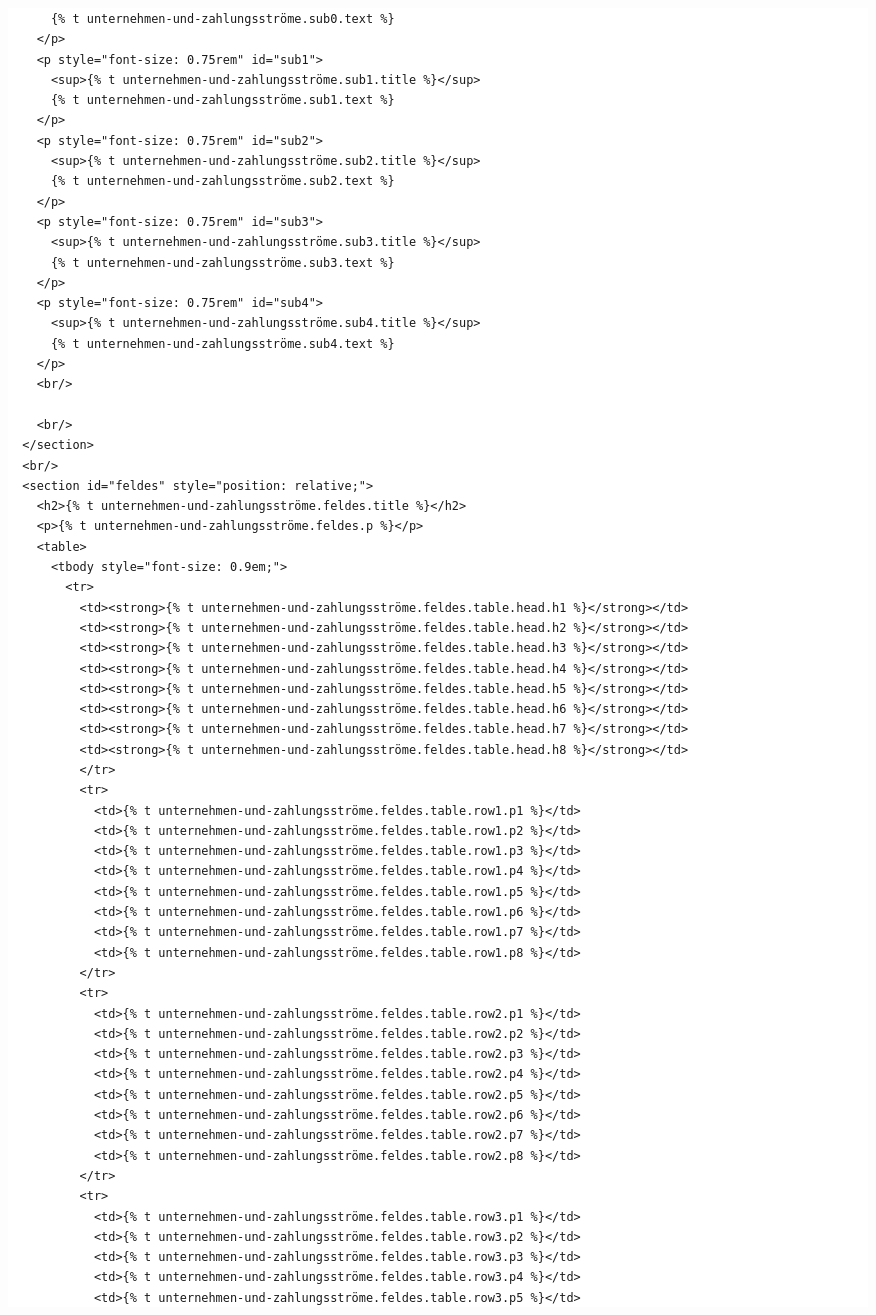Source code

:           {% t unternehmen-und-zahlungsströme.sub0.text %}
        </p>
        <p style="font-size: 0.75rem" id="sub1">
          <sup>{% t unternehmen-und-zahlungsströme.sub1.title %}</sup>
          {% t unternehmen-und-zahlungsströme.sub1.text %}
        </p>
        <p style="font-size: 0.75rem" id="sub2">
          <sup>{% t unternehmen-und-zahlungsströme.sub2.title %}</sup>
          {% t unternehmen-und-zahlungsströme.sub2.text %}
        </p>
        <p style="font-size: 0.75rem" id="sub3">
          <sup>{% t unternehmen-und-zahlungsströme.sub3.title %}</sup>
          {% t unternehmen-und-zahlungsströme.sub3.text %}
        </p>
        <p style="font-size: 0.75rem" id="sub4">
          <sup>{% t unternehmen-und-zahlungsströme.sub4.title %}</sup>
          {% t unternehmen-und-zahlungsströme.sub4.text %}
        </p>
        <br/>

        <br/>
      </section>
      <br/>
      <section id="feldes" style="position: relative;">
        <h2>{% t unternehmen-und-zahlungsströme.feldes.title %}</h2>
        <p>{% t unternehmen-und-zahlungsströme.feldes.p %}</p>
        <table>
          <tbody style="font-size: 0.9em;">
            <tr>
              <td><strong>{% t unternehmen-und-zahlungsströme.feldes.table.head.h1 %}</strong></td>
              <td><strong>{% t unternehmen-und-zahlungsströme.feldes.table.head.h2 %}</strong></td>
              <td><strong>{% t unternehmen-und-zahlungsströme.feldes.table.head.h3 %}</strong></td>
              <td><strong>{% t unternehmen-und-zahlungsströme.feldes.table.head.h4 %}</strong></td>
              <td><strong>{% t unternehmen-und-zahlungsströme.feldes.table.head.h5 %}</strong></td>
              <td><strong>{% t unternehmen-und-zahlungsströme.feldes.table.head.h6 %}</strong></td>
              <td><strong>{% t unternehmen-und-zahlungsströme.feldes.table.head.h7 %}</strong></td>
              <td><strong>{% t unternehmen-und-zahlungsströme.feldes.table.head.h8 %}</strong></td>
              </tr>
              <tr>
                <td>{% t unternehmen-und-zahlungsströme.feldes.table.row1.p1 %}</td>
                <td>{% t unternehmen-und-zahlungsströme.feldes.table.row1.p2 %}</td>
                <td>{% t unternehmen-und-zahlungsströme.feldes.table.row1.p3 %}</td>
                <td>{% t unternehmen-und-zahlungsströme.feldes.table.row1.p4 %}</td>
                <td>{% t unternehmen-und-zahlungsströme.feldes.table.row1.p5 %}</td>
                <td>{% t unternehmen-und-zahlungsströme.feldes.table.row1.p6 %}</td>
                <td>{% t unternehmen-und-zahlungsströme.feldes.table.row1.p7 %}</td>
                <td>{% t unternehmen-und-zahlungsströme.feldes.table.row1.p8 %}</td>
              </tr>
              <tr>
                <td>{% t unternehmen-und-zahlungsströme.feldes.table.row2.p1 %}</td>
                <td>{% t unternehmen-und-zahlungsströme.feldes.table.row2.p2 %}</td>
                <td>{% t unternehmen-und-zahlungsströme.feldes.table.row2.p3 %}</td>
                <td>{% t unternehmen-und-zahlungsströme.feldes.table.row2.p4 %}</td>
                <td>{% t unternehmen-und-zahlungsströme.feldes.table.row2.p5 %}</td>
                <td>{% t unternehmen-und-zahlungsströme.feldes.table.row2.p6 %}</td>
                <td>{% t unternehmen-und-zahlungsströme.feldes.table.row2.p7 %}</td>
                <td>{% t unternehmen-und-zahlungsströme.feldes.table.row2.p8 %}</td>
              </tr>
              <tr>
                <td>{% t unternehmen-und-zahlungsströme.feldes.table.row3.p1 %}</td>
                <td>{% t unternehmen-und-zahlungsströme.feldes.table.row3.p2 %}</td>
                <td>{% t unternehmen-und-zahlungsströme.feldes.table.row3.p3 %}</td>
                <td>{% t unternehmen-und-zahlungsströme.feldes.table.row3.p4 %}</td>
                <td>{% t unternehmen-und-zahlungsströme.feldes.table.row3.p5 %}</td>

________________________________________

_To-do item:_
Would you give the number of lines above that hold "size"? Only the number is needed.

_Task result:_
5